+++ STUDY MATERIAL +++
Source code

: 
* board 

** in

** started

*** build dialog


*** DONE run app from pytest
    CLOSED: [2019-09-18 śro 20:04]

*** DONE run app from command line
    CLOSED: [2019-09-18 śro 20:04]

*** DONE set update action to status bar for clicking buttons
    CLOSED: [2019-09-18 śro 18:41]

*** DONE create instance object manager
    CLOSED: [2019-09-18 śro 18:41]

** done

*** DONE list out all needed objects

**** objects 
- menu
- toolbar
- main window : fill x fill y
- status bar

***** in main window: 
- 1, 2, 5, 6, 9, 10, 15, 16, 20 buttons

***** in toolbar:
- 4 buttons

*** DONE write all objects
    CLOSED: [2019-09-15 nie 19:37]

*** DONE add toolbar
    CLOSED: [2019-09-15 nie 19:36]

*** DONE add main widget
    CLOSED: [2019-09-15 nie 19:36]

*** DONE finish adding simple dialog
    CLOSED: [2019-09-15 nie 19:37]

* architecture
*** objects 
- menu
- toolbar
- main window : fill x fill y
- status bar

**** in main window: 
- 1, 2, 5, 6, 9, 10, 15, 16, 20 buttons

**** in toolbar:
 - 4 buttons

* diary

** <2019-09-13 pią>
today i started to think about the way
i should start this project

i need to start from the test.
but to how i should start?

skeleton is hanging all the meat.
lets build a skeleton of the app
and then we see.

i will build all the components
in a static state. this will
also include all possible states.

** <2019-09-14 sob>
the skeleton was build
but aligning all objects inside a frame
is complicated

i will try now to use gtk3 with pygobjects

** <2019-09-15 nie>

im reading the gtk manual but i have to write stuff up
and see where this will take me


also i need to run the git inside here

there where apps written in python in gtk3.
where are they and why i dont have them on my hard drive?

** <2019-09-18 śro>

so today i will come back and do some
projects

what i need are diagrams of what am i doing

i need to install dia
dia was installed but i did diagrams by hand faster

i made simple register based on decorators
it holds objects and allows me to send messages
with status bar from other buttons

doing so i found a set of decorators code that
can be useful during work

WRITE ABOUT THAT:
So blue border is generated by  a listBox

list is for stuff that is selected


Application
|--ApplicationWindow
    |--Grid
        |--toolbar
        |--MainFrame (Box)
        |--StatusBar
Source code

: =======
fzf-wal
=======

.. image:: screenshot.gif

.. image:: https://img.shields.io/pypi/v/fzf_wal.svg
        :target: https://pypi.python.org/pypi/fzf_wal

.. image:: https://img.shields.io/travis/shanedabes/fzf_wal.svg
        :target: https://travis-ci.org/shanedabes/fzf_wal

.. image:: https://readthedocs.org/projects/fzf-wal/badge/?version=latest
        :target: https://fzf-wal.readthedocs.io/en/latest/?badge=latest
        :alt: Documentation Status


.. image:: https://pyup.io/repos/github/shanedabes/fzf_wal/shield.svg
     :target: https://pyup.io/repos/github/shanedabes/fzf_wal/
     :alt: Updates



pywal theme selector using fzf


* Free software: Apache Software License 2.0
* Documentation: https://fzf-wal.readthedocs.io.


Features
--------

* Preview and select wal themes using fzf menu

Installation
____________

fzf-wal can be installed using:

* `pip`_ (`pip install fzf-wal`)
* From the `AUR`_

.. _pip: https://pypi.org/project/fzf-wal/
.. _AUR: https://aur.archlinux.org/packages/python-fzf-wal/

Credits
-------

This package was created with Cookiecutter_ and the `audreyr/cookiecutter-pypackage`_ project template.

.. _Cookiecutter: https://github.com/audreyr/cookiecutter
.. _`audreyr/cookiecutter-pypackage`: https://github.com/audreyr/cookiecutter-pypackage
+++
→ **WHAT IS EXPECTED**: Find every line in the records that uses the string "simple", then copy it.

→ **EXPECTED ANSWER**:
*** DONE finish adding simple dialog
i made simple register based on decorators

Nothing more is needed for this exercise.